Di libri che parlano di vino, di coltivazioni diverse, di abbinamenti col cibo, di vino per ogni occasione, di atlanti, ce ne sono veramente tantissimi. Scrivere un libro sul vino originale, particolare, non è facile: tra chi c’è riuscito, e bene, c’è sicuramente Gianni Brera, l’Omero del giornalismo sportivo italiano, scomparso nel 1992, per 17 al Guerin Sportivo, poi alla Gazzetta dello Sport, che ha seguito il Tour de France, che ha scritto di atletica, che si è imposto come cantore del calcio, a cui si deve la nascita di termini come “goleador” e “contropiede”, e grazie a cui i calciatori sono diventati personaggi mitologici. E grande, grandissimo, amante di Bacco. Il suo “Così si beve il vino”, volume del 1986 e ristampato in 300 copie da De Piante Editore, è allo stesso tempo guida per baldi cultori di enologia e spasso per linguisti. Brera, con genio alcolico, si allinea al genere del componimento dedicato a esaltare le esalazioni mistiche del vino, ripercorrendo e sviscerando una sfilza di deliziosi aforismi a tema enoico. Non facendosi mancare saggi quanto ironici e divertenti, nel suo stile, consigli di accostamento tra vino e cibo, come per chi “ostenta di pasteggiare a champagne” e “lo fa per strabiliare” non è degno di altra astuzia che lo sfottò, a cui si può solo dire “che sa di turacciolo: non si merita altro”. Sfacciata ironia che non nasconde una certa conoscenza, anche tecnica, del mondo vitivinicolo, a cui non si risparmia di muovere critiche, nemmeno troppo velate.

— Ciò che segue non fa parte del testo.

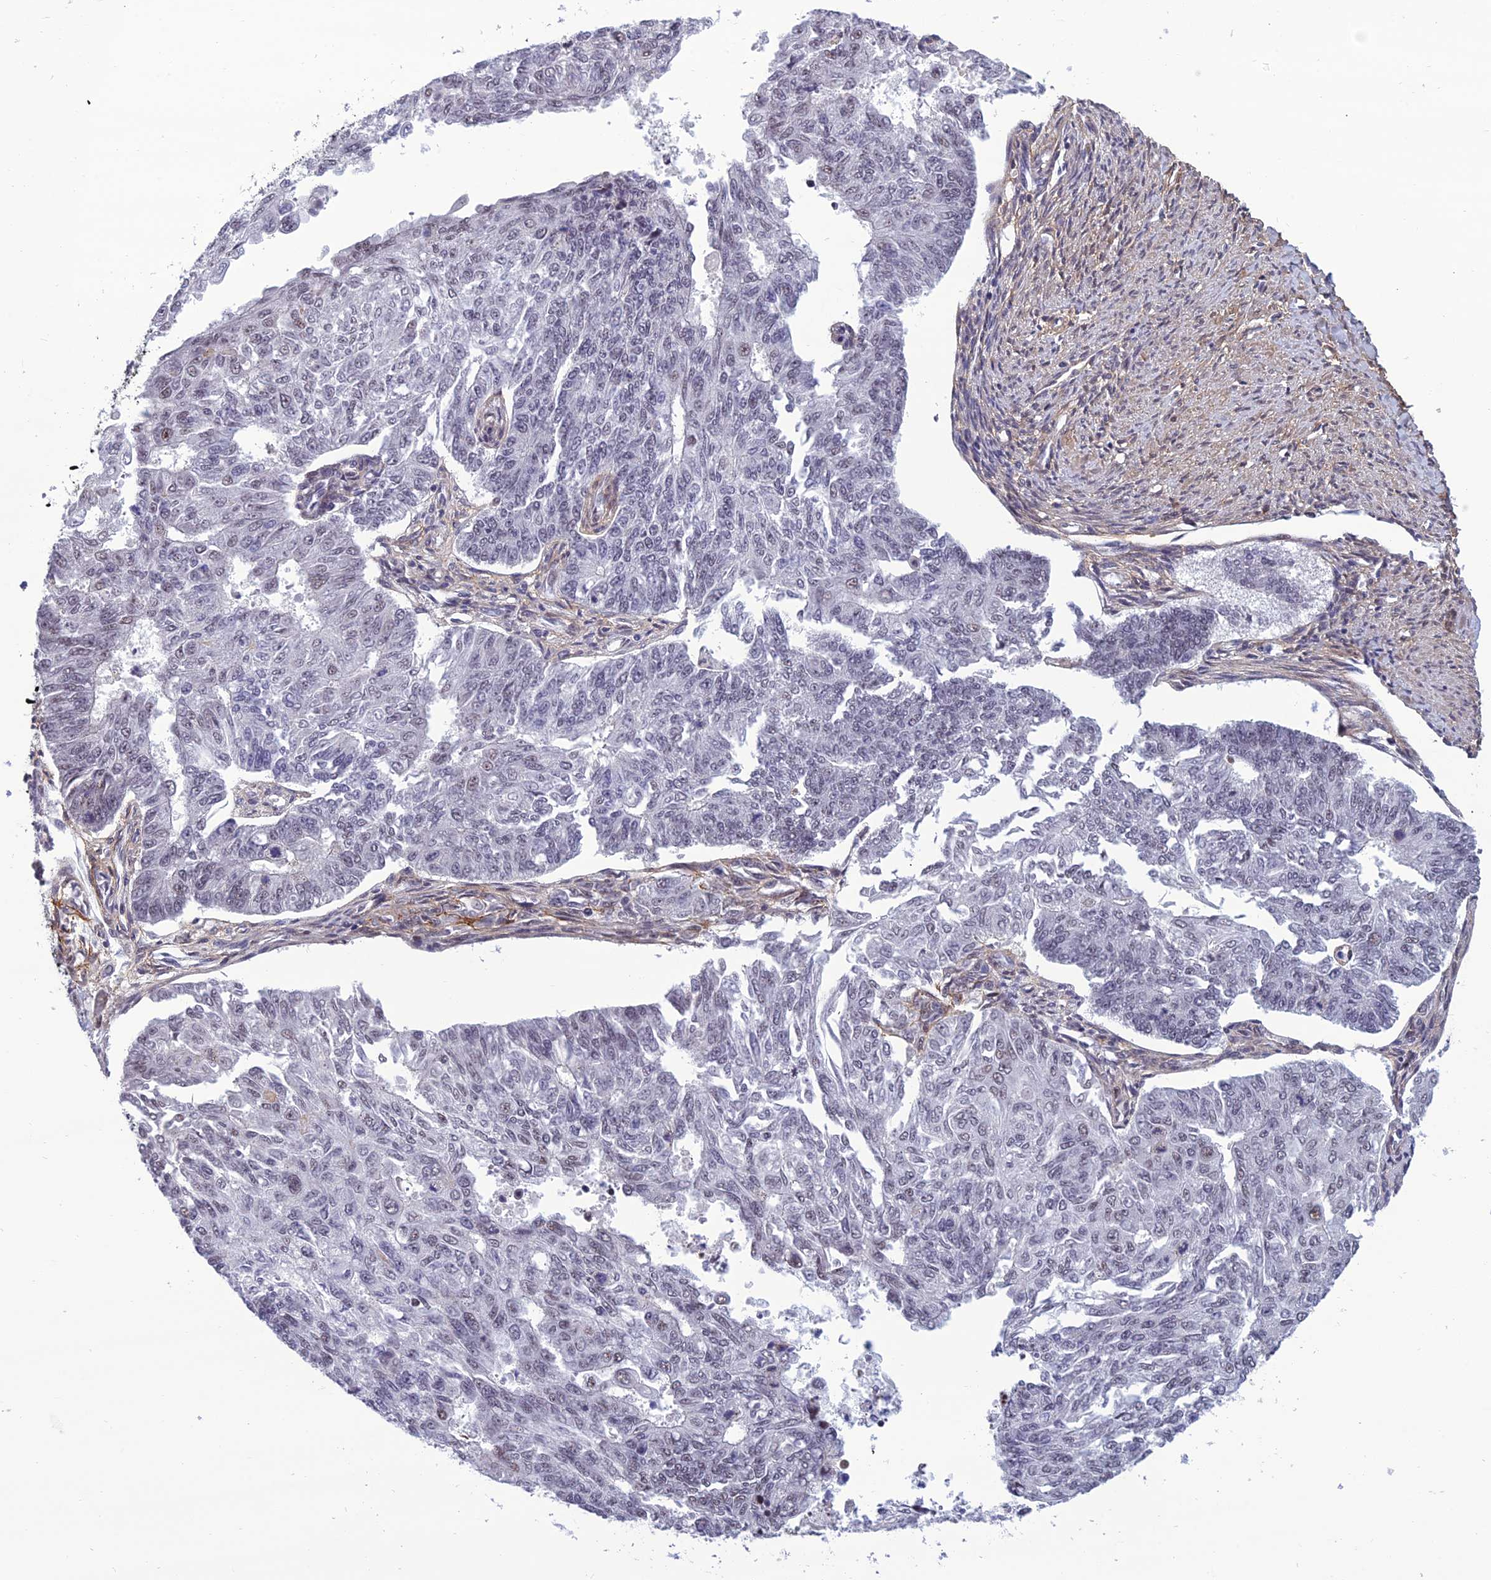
{"staining": {"intensity": "weak", "quantity": "<25%", "location": "nuclear"}, "tissue": "endometrial cancer", "cell_type": "Tumor cells", "image_type": "cancer", "snomed": [{"axis": "morphology", "description": "Adenocarcinoma, NOS"}, {"axis": "topography", "description": "Endometrium"}], "caption": "IHC photomicrograph of human endometrial cancer (adenocarcinoma) stained for a protein (brown), which shows no expression in tumor cells.", "gene": "RSRC1", "patient": {"sex": "female", "age": 32}}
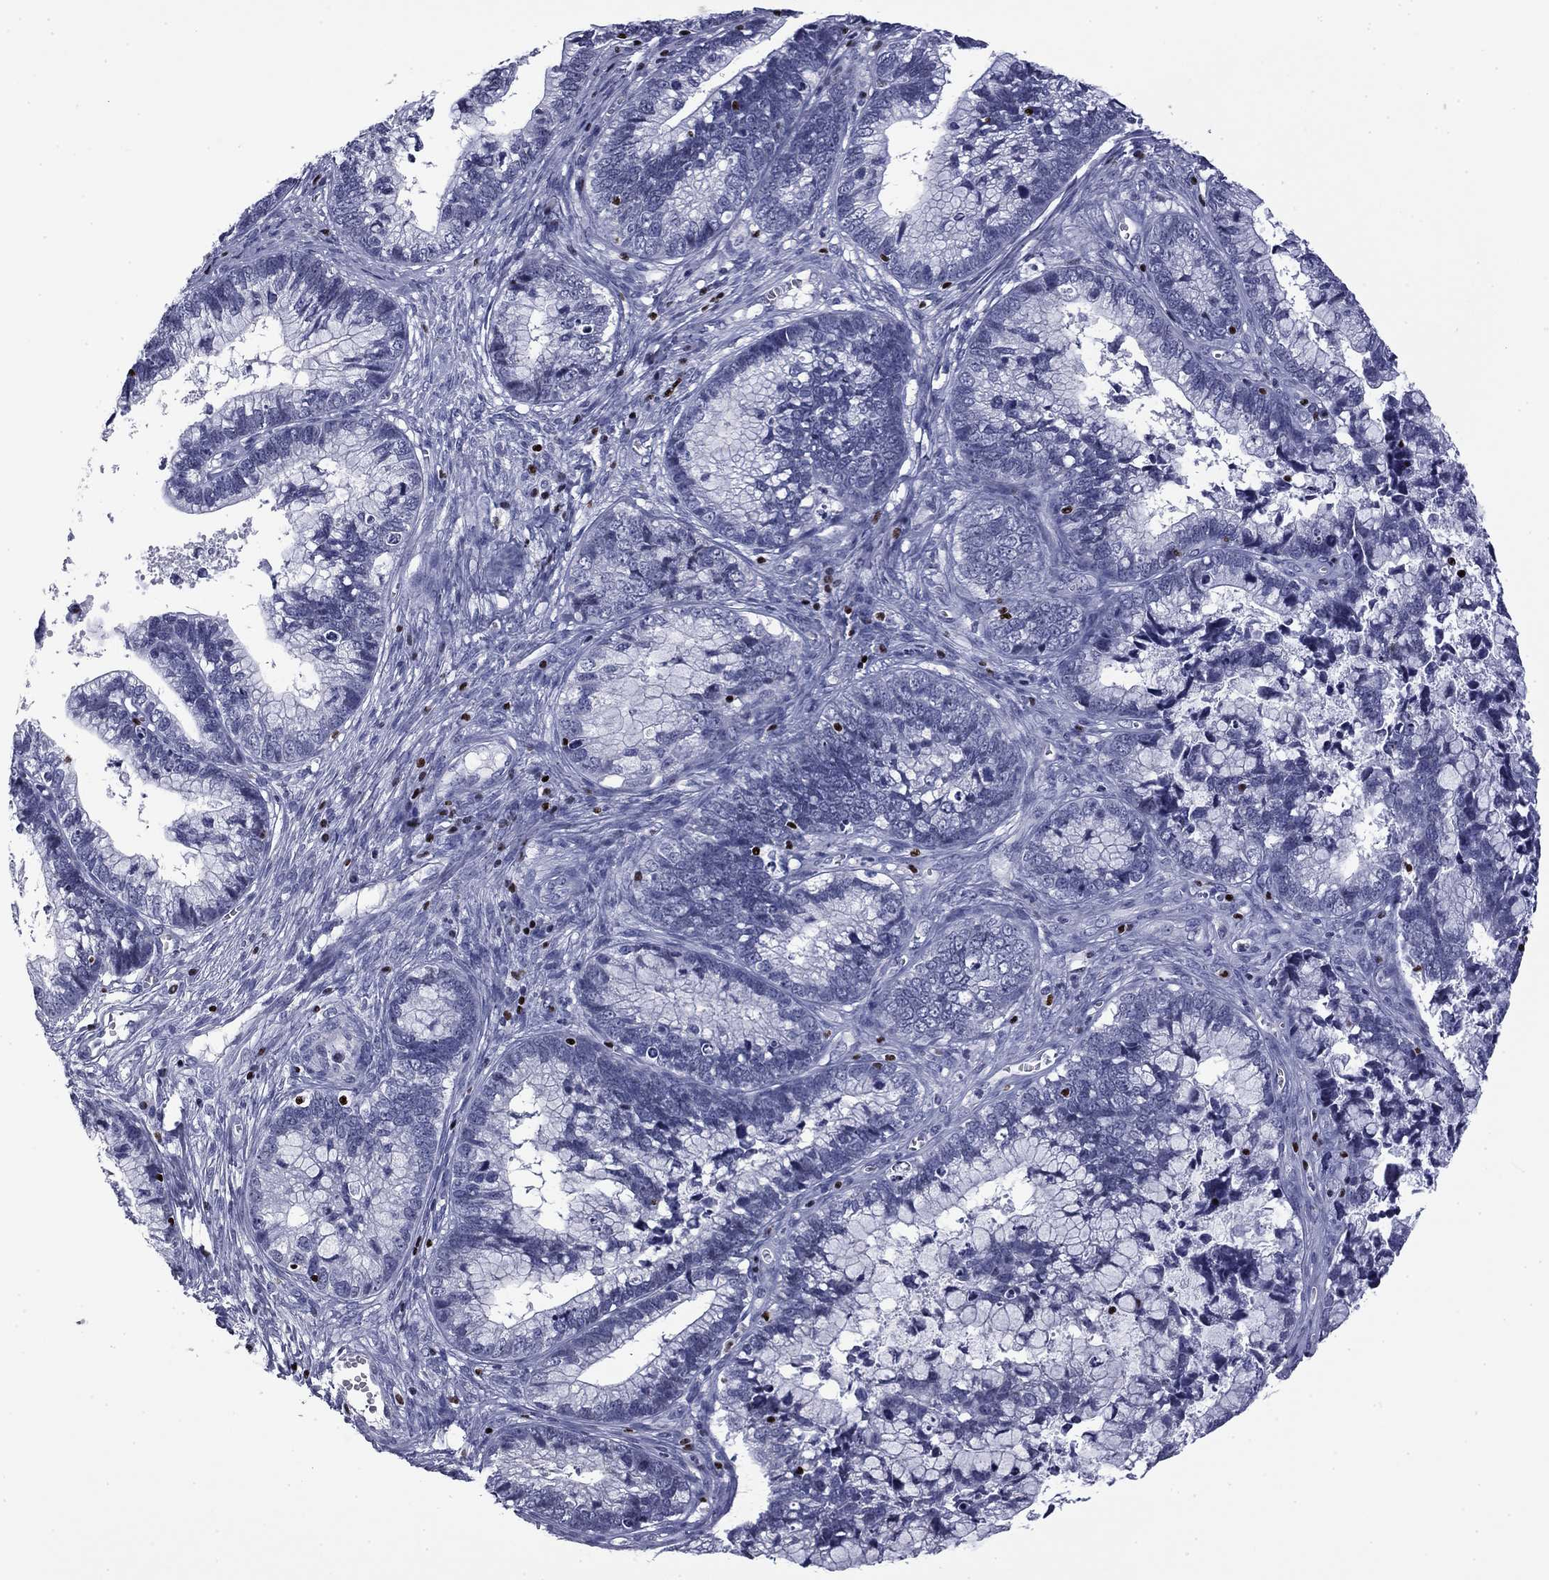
{"staining": {"intensity": "negative", "quantity": "none", "location": "none"}, "tissue": "cervical cancer", "cell_type": "Tumor cells", "image_type": "cancer", "snomed": [{"axis": "morphology", "description": "Adenocarcinoma, NOS"}, {"axis": "topography", "description": "Cervix"}], "caption": "High power microscopy image of an immunohistochemistry micrograph of adenocarcinoma (cervical), revealing no significant staining in tumor cells.", "gene": "IKZF3", "patient": {"sex": "female", "age": 44}}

Ad ogni modo, ciò che sta davvero al centro del mondo enoico, per Gianni Brera, è il bere vino, e va fatto “alla Brera” in tre mosse, definite e definitive: intanto, “va odorato con un lieve moto circolare del bicchiere”, poi “lo si accosta lentamente alle labbra e si alza in modo che la lingua ne sia ragionevolmente bagnata”; infine, “quando si sia definita la classe del vino, allora non bisogna indugiare troppo”. Alla fine, insomma, dopo le speculazioni, si beva, lasciando gli aggettivi a giacere in gola.